- **THE TASK**
One exact copy of the listing is needed. It should contain no pictures.

- **SOURCE DATA**
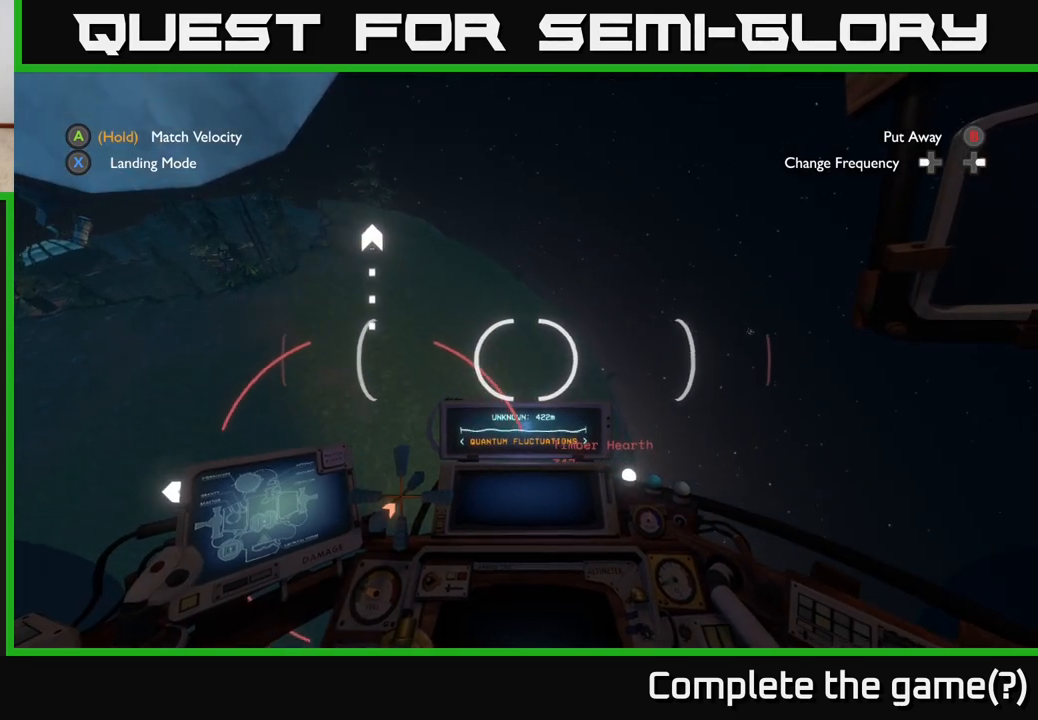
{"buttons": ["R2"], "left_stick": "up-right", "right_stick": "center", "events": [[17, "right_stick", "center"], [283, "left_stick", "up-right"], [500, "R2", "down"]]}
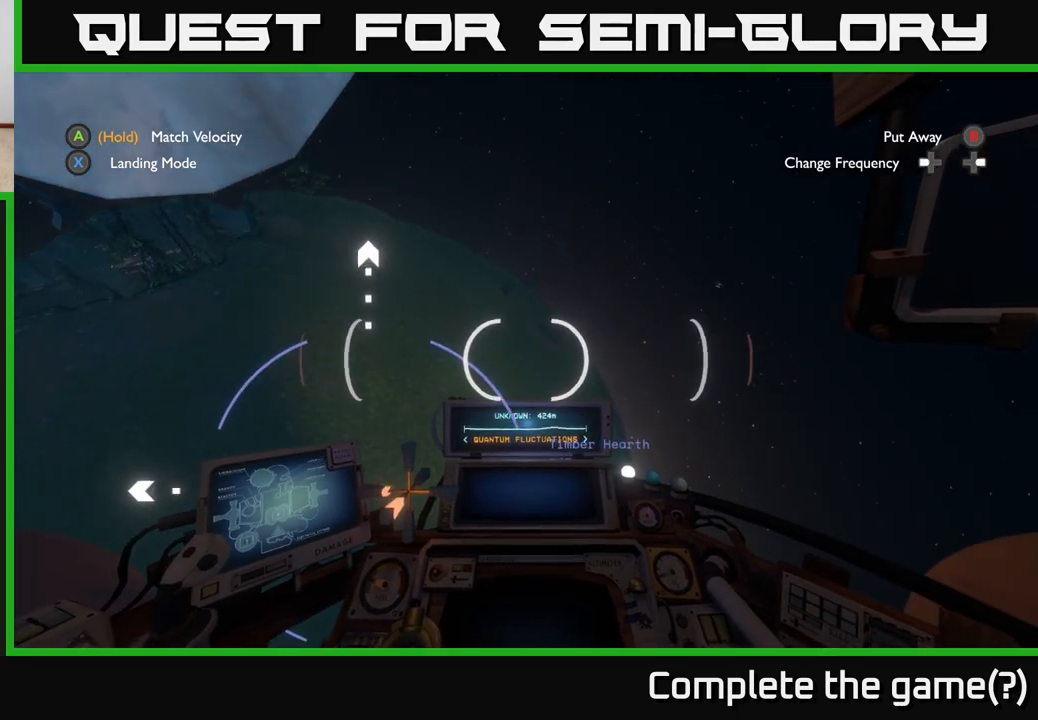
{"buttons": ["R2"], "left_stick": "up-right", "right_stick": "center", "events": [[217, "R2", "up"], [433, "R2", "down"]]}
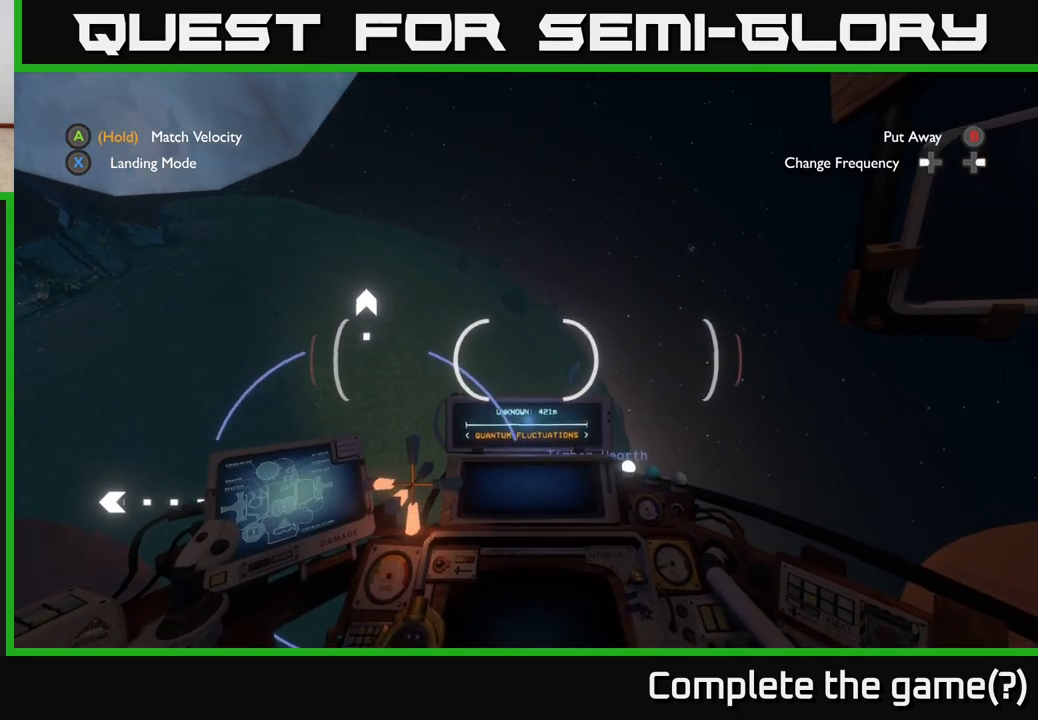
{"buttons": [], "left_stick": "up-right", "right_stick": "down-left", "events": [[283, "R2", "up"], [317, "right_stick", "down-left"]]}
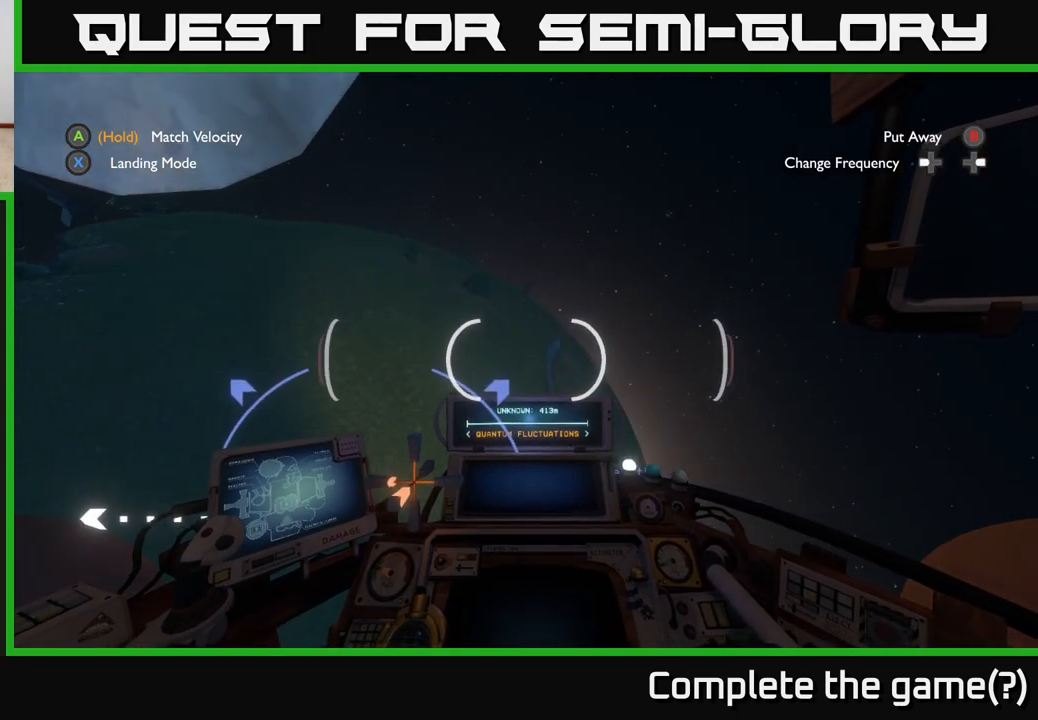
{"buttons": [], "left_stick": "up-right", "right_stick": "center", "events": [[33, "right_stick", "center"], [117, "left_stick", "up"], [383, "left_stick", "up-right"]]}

- **OUTPUT BELOW**
{"buttons": ["R2"], "left_stick": "up-right", "right_stick": "center", "events": [[17, "right_stick", "center"], [283, "left_stick", "up-right"], [500, "R2", "down"]]}
{"buttons": ["R2"], "left_stick": "up-right", "right_stick": "center", "events": [[217, "R2", "up"], [433, "R2", "down"]]}
{"buttons": [], "left_stick": "up-right", "right_stick": "down-left", "events": [[283, "R2", "up"], [317, "right_stick", "down-left"]]}
{"buttons": [], "left_stick": "up-right", "right_stick": "center", "events": [[33, "right_stick", "center"], [117, "left_stick", "up"], [383, "left_stick", "up-right"]]}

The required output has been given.